# Anyone use liquid Octogon soap?



## Woodpecker (Mar 8, 2007)

I found this in my local supermarket awhile ago. It is in a big yellow bottle with green letters and says for hand washables and grease cutter.This bottle has no information on it other than that. What do I do with this? I would like to wash dishes since its good for grease but it dosen't say dish liquid. tyia




eta: This is it http://www.colgate.com/app/Colgate/US/HC/Products/Dishwashing/CrystalWhiteOctagon.cvsp I guess it is good for dishes. Anyone use it?


----------



## Marcia in MT (May 11, 2002)

I used it for years to wash dishes -- it works just fine.
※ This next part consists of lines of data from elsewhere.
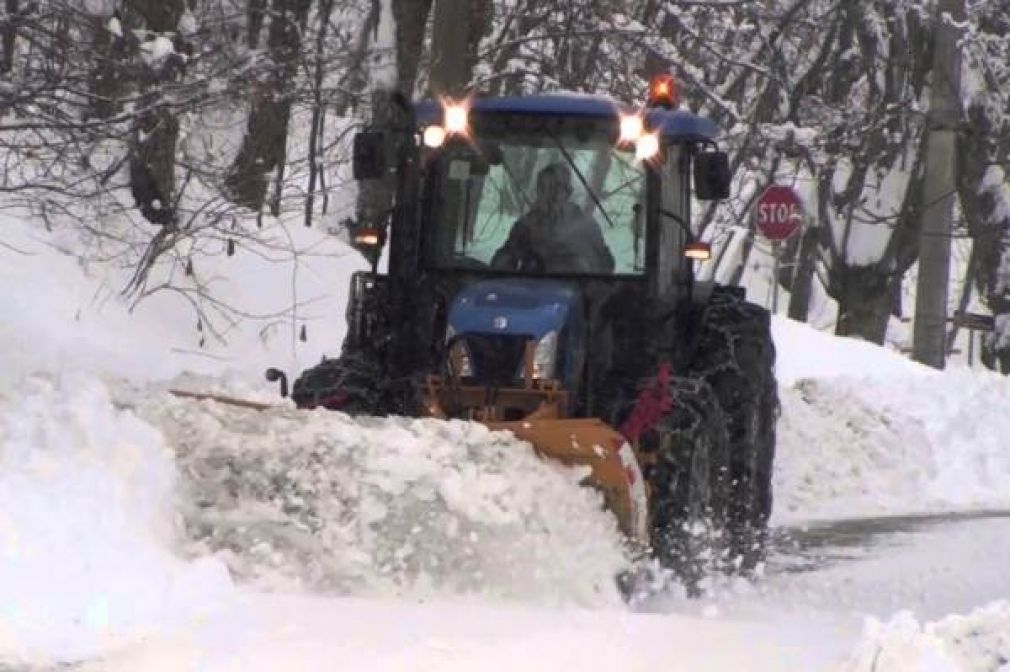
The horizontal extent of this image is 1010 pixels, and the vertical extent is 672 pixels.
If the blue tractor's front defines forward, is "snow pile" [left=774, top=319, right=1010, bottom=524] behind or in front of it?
behind

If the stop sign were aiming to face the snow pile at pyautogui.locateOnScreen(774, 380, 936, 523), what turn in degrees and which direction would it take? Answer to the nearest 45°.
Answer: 0° — it already faces it

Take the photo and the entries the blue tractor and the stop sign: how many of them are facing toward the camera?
2

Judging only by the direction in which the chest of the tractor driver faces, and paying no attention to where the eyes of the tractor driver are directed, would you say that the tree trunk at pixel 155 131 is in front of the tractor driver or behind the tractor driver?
behind

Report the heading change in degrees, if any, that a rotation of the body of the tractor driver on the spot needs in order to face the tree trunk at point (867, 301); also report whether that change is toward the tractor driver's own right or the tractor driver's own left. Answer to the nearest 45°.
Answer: approximately 180°

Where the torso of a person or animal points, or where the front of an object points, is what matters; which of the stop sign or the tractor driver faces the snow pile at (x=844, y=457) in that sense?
the stop sign

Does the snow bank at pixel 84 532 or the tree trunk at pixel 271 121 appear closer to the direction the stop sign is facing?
the snow bank

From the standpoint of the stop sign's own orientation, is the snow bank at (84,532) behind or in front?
in front

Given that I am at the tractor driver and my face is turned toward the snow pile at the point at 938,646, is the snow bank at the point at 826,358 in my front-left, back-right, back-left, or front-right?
back-left

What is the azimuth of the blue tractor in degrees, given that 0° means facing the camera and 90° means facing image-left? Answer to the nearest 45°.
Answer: approximately 0°

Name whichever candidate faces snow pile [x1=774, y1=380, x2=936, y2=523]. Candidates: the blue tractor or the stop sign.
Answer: the stop sign

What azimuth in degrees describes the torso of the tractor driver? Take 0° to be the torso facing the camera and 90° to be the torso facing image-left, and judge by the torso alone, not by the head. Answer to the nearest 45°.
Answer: approximately 0°

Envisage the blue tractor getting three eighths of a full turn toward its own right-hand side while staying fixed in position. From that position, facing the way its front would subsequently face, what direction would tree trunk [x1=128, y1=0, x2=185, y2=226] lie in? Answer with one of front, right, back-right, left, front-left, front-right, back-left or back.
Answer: front
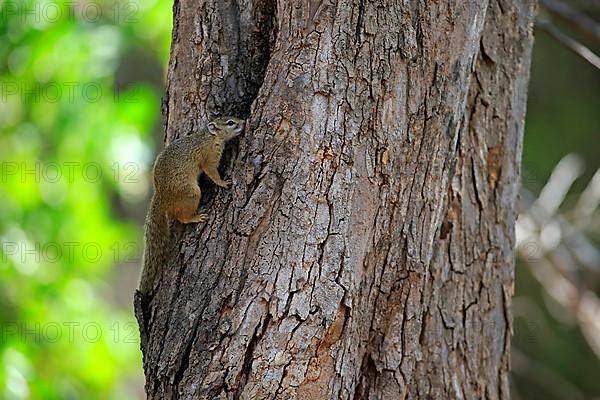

I found it a little thinner than some of the more expensive brands (like Dawn, etc.), so you might tend to use a little more of it.

It's a detergent rather than a soap, no matter what they call it. Detergent works better in hard water than soap does.


----------



## Fae (Mar 9, 2005)

I used it for years but have not seen it around here in forever.


----------



## Woodpecker (Mar 8, 2007)

Im pretty sure I have soft water. Im going to try it tommrow. Thanks!


----------



## Woodpecker (Mar 8, 2007)

Ive been using this for a while now and it works great! Compared to other brands its cheaper and last longer because the bottle is bigger. :goodjob:


----------



## postroad (Jan 19, 2009)

I have read so much abaout the octomom here lately that I misread your post title for half a second! Thats weird.


----------



## Woodpecker (Mar 8, 2007)

It dosen't help that I spelled octagon octogon in the title does it?:1pig:


----------



## postroad (Jan 19, 2009)

Dreamy said:


> It dosen't help that I spelled octagon octogon in the title does it?:1pig:


Might have had something to do with it.


----------



## postroad (Jan 19, 2009)

Try new Octomom soap. For when you have a lot of diapers to wash!

And it leaves a nice sane scent.


----------



## Woodpecker (Mar 8, 2007)

Thats a good one!


----------



## NostalgicGranny (Aug 22, 2007)

Since I can't get fels naptha here, I use it in my homemade laundry soap. Occasionally for dishes too. And of course when I run out of liquid hand soap I use it there too.


----------



## Woodpecker (Mar 8, 2007)

NostalgicGranny said:


> Since I can't get fels naptha here, I use it in my homemade laundry soap. Occasionally for dishes too. And of course when I run out of liquid hand soap I use it there too.


Great idea to use it in homemade laundry soap!


----------



## ldc (Oct 11, 2006)

My mother used it the whole time I was growing up and after, so about 40 yrs. It's great stuff. Was happy when I recently found where to get it here in BR. ldc


----------



## Woodpecker (Mar 8, 2007)

Is it the same as the bar soap?


----------